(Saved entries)
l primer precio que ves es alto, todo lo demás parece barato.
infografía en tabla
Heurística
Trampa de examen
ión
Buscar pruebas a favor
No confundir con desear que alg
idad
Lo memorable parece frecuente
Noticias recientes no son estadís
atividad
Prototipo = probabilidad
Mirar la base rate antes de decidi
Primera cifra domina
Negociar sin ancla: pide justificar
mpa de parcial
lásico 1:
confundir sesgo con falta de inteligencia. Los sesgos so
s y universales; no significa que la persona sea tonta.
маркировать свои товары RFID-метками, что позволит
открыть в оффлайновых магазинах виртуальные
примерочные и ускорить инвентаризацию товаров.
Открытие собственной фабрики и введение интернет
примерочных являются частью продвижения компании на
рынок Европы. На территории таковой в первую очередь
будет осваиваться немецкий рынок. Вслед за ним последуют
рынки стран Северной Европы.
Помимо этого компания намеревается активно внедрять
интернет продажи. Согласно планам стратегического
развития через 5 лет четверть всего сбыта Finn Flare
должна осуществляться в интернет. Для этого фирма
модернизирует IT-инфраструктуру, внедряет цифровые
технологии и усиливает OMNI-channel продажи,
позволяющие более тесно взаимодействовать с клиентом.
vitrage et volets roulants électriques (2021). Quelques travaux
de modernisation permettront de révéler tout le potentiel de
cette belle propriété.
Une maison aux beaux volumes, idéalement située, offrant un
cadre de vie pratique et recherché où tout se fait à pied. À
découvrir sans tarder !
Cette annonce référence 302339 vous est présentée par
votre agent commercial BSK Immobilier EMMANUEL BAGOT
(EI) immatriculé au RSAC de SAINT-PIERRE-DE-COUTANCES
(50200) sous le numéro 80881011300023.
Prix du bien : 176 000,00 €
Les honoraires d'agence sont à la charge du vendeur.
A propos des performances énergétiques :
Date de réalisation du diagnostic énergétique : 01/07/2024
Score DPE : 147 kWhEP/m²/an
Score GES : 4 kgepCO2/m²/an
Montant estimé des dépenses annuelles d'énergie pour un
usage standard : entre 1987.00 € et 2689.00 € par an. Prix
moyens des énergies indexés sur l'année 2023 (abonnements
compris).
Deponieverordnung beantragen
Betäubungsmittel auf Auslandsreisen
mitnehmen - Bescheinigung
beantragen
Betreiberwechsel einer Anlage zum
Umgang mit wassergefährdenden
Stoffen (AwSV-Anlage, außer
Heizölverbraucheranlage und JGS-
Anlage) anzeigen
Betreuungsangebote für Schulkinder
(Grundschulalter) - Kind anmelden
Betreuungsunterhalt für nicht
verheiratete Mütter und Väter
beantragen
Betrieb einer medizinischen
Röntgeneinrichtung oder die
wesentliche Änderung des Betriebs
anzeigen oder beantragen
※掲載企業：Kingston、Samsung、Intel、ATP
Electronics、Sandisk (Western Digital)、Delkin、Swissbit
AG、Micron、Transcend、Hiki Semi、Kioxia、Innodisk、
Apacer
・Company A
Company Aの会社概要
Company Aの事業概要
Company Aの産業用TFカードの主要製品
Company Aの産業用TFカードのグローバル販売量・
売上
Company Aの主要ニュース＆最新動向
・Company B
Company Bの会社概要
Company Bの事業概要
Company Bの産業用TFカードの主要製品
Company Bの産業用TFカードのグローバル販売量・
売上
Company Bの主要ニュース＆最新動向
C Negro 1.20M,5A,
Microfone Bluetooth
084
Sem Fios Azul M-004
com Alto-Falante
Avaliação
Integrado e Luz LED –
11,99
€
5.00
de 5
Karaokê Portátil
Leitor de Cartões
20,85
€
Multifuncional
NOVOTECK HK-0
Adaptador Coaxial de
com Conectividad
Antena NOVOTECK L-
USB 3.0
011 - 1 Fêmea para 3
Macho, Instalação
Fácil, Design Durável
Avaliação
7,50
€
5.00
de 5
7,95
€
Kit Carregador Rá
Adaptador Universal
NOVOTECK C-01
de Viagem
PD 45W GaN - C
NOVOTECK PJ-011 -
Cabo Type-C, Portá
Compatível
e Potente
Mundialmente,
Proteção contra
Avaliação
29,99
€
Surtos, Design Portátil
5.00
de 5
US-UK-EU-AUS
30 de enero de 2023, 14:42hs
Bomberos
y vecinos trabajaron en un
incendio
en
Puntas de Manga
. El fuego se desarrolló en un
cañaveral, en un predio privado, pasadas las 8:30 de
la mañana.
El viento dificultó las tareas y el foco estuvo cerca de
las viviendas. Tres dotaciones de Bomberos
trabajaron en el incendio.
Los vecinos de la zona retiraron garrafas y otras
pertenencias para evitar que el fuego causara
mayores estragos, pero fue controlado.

**INSTRUCTION**: Above are some records; copy exactly the lines from the one with "Cette annonce référence" through the one with "Les honoraires d'agence", both included, and no others.

**ANSWER BELOW**:
Cette annonce référence 302339 vous est présentée par
votre agent commercial BSK Immobilier EMMANUEL BAGOT
(EI) immatriculé au RSAC de SAINT-PIERRE-DE-COUTANCES
(50200) sous le numéro 80881011300023.
Prix du bien : 176 000,00 €
Les honoraires d'agence sont à la charge du vendeur.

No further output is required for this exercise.